_The data:_
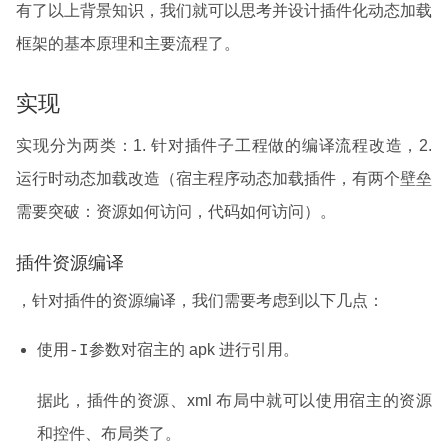
有了以上背景知识，我们就可以思考并设计插件化动态加载
框架的基本原理和主要流程了。
实现
实现分为两类：1. 针对插件子工程做的编译流程改造，2.
运行时动态加载改造（宿主程序动态加载插件，有两个壁垒
需要突破：资源如何访问，代码如何访问）。
插件资源编译
，针对插件的资源编译，我们需要考虑到以下几点：
使用
参数对宿主的 apk 进行引用。
-I
据此，插件的资源、xml 布局中就可以使用宿主的资源
和控件、布局类了。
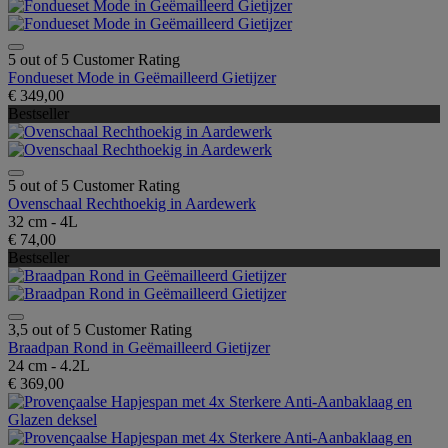
5 out of 5 Customer Rating
Fondueset Mode in Geëmailleerd Gietijzer
€ 349,00
Bestseller
5 out of 5 Customer Rating
Ovenschaal Rechthoekig in Aardewerk
32 cm - 4L
€ 74,00
Bestseller
3,5 out of 5 Customer Rating
Braadpan Rond in Geëmailleerd Gietijzer
24 cm - 4.2L
€ 369,00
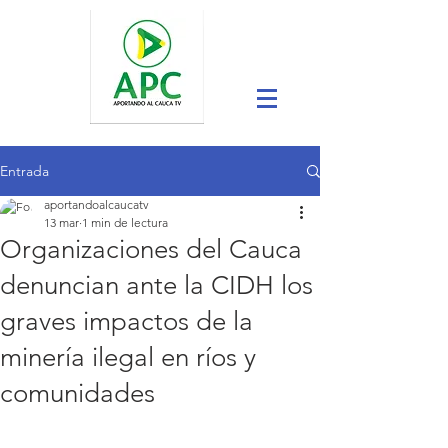
Entrada
aportandoalcaucatv
13 mar
1 min de lectura
Organizaciones del Cauca
denuncian ante la CIDH los
graves impactos de la
minería ilegal en ríos y
comunidades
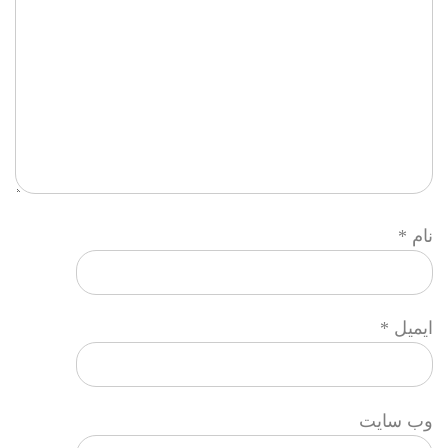
نام
*
ایمیل
*
وب‌ سایت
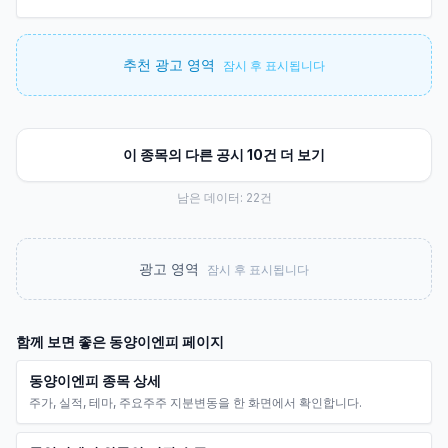
추천 광고 영역
잠시 후 표시됩니다
이 종목의 다른 공시 10건 더 보기
남은 데이터:
22
건
광고 영역
잠시 후 표시됩니다
함께 보면 좋은
동양이엔피
페이지
동양이엔피 종목 상세
주가, 실적, 테마, 주요주주 지분변동을 한 화면에서 확인합니다.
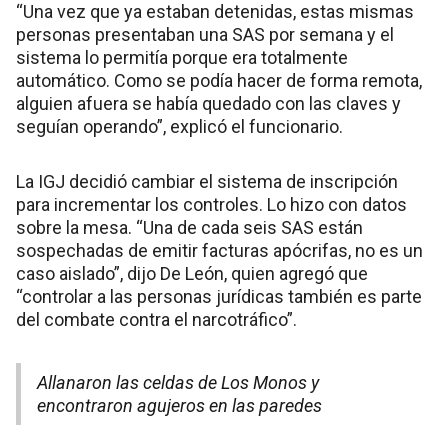
“Una vez que ya estaban detenidas, estas mismas
personas presentaban una SAS por semana y el
sistema lo permitía porque era totalmente
automático. Como se podía hacer de forma remota,
alguien afuera se había quedado con las claves y
seguían operando”, explicó el funcionario.
La IGJ decidió cambiar el sistema de inscripción
para incrementar los controles. Lo hizo con datos
sobre la mesa. “Una de cada seis SAS están
sospechadas de emitir facturas apócrifas, no es un
caso aislado”, dijo De León, quien agregó que
“controlar a las personas jurídicas también es parte
del combate contra el narcotráfico”.
Allanaron las celdas de Los Monos y
encontraron agujeros en las paredes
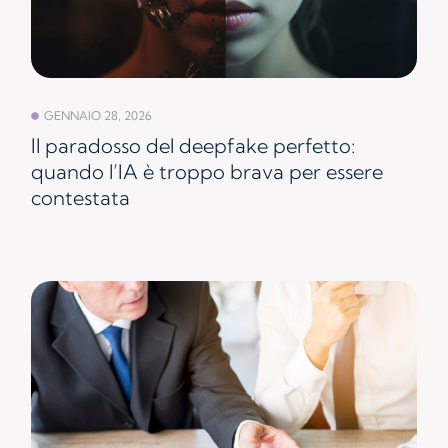
GENNAIO 28, 2026
Il paradosso del deepfake perfetto:
quando l’IA è troppo brava per essere
contestata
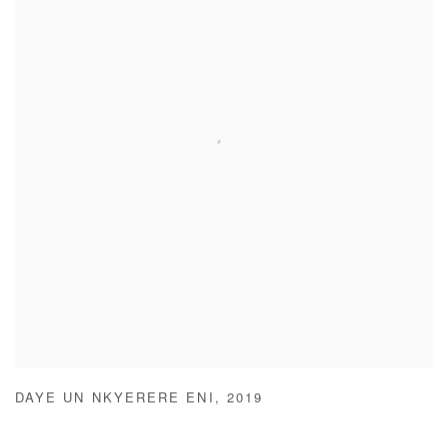
DAYE UN NKYERERE ENI
,
2019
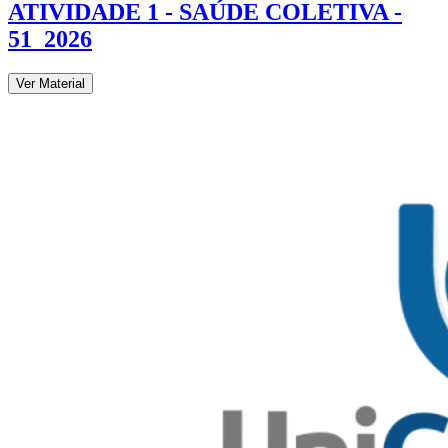
ATIVIDADE 1 - SAÚDE COLETIVA -
51_2026
Ver Material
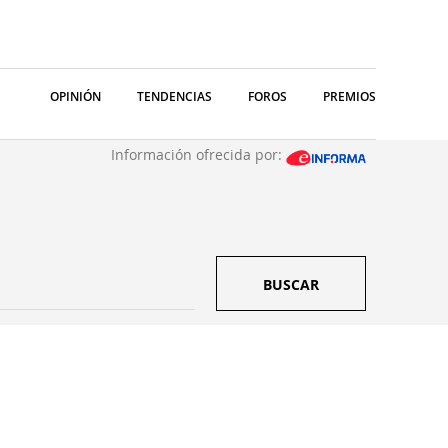
OPINIÓN
TENDENCIAS
FOROS
PREMIOS
Información ofrecida por:
BUSCAR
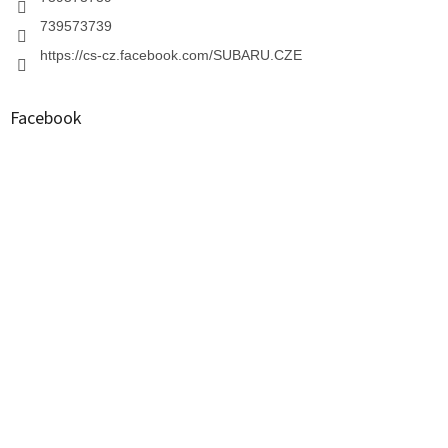
739573739
https://cs-cz.facebook.com/SUBARU.CZE
Facebook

_Task details:_ Wherever "personas" turns up in the records, copy the whole line.

_Solved exercise:_
personas presentaban una SAS por semana y el
“controlar a las personas jurídicas también es parte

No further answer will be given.